Search code examples
mysqlsqlfull-text-searchinnodb

MySQL InnoDB FULLTEXT search rankings for phrase searches


I'm running FULLTEXT searches against an InnoDB table, looking for phrases rather than separate keywords. eg. searching for "foo bar" as a two word phrase rather than "foo" and "bar" individually.

Here is my test data:

+----+-------------------------------------------------------------------------------+
| id | content                                                                       |
+----+-------------------------------------------------------------------------------+
|  1 | example foo text bar                                                          |
|  2 | default value foo foo server                                                  |
|  3 | default value foo foo server bar foo test                                     |
|  4 | process foo bar potato integer text bar bar content foo foo value bar foo foo |
|  5 | foo bar demo string value foo bar music foo bar most foo bar                  |
+----+-------------------------------------------------------------------------------+

And here is my test query:

SELECT *, MATCH(content) AGAINST ('"foo bar"' IN BOOLEAN MODE) AS score
FROM test
WHERE MATCH(content) AGAINST ('"foo bar"' IN BOOLEAN MODE)

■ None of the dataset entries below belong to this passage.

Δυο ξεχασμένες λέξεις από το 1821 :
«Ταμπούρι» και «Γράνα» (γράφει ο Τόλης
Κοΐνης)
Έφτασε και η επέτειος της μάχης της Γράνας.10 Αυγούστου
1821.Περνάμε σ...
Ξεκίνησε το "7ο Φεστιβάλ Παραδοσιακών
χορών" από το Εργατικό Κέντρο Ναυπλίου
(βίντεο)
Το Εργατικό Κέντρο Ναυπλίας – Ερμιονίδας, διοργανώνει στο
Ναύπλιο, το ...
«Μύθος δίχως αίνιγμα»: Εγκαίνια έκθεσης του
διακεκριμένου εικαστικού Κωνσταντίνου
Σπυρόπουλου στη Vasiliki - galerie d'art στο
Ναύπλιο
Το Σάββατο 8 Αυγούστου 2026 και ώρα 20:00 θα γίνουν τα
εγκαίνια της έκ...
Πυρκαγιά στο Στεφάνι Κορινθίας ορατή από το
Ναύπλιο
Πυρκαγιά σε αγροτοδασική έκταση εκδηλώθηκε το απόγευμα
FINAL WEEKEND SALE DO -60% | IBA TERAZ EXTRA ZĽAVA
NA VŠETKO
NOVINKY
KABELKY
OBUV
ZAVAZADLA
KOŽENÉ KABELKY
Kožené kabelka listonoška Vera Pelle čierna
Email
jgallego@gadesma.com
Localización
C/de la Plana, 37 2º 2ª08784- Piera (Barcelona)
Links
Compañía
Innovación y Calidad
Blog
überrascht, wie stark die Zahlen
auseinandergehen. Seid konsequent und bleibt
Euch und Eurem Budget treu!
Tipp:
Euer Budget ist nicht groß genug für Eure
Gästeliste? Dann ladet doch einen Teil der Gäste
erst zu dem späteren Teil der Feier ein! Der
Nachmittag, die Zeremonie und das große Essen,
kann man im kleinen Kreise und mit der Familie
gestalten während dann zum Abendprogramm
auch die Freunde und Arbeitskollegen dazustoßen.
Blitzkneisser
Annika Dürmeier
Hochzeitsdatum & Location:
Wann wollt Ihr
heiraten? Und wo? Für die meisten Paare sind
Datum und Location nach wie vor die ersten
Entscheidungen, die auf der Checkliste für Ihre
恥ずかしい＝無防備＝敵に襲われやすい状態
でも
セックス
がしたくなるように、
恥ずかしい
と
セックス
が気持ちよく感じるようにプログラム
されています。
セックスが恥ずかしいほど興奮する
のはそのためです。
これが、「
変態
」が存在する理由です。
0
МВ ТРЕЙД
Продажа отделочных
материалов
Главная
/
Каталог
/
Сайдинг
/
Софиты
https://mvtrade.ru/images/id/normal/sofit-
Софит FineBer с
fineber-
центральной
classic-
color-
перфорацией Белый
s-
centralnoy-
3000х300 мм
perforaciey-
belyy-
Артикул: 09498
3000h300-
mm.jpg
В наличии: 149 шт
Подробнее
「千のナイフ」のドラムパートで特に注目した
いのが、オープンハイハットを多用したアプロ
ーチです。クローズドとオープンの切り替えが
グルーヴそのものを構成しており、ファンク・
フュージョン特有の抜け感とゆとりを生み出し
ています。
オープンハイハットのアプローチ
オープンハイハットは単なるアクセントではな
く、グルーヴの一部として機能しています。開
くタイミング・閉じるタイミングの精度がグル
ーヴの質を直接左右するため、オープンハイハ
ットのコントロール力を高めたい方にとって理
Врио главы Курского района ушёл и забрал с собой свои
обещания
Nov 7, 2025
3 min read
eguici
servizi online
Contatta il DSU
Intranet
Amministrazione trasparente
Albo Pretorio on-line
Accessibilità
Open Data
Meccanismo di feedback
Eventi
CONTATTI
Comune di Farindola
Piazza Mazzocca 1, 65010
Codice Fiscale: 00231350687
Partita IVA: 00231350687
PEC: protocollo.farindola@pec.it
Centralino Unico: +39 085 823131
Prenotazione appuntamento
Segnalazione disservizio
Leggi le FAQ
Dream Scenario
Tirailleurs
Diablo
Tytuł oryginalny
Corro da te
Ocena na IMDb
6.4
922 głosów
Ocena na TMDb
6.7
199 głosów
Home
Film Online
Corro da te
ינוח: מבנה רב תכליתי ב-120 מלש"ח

The problem is the results:

+----+-------------------------------------------------------------------------------+--------------------+
| id | content                                                                       | score              |
+----+-------------------------------------------------------------------------------+--------------------+
|  4 | process foo bar potato integer text bar bar content foo foo value bar foo foo |  0.948742687702179 |
|  5 | foo bar demo string value foo bar music foo bar most foo bar                  | 0.8314893841743469 |
+----+-------------------------------------------------------------------------------+--------------------+

As you can see, row 5 contains the phrase "foo bar" four times, whereas row 4 only contains it once, but row 4 is being ranked higher than 5. It looks as though the ranking is ignoring the phrase requirement.

Does anyone know how to make this work properly?


Solution

  • I suspect this is a quirk of phrases. The following documentation ranks among the most inconsistent language that I've seen:

    A phrase that is enclosed within double quote (") characters matches only rows that contain the phrase literally, as it was typed. The full-text engine splits the phrase into words and performs a search in the FULLTEXT index for the words. Nonword characters need not be matched exactly: Phrase searching requires only that matches contain exactly the same words as the phrase and in the same order.

    The first sentence directly conflicts with the rest of the explanation. I've highlighted the part that I think is important.

    So, I'll speculate. MySQL does the phrase matching at the word level. So, more "foo"s and "bar"s in the result -- without "foo bar" add to the score. There is some extra mechanism that makes sure that the pair is actually in the result set, but this does not affect the score.

    One thing you could do is your own ordering:

    order by length(content) - length(replace(content, 'foo bar', '')) desc
    

    This explicitly looks for "foo bar" in the content, ordering by that value.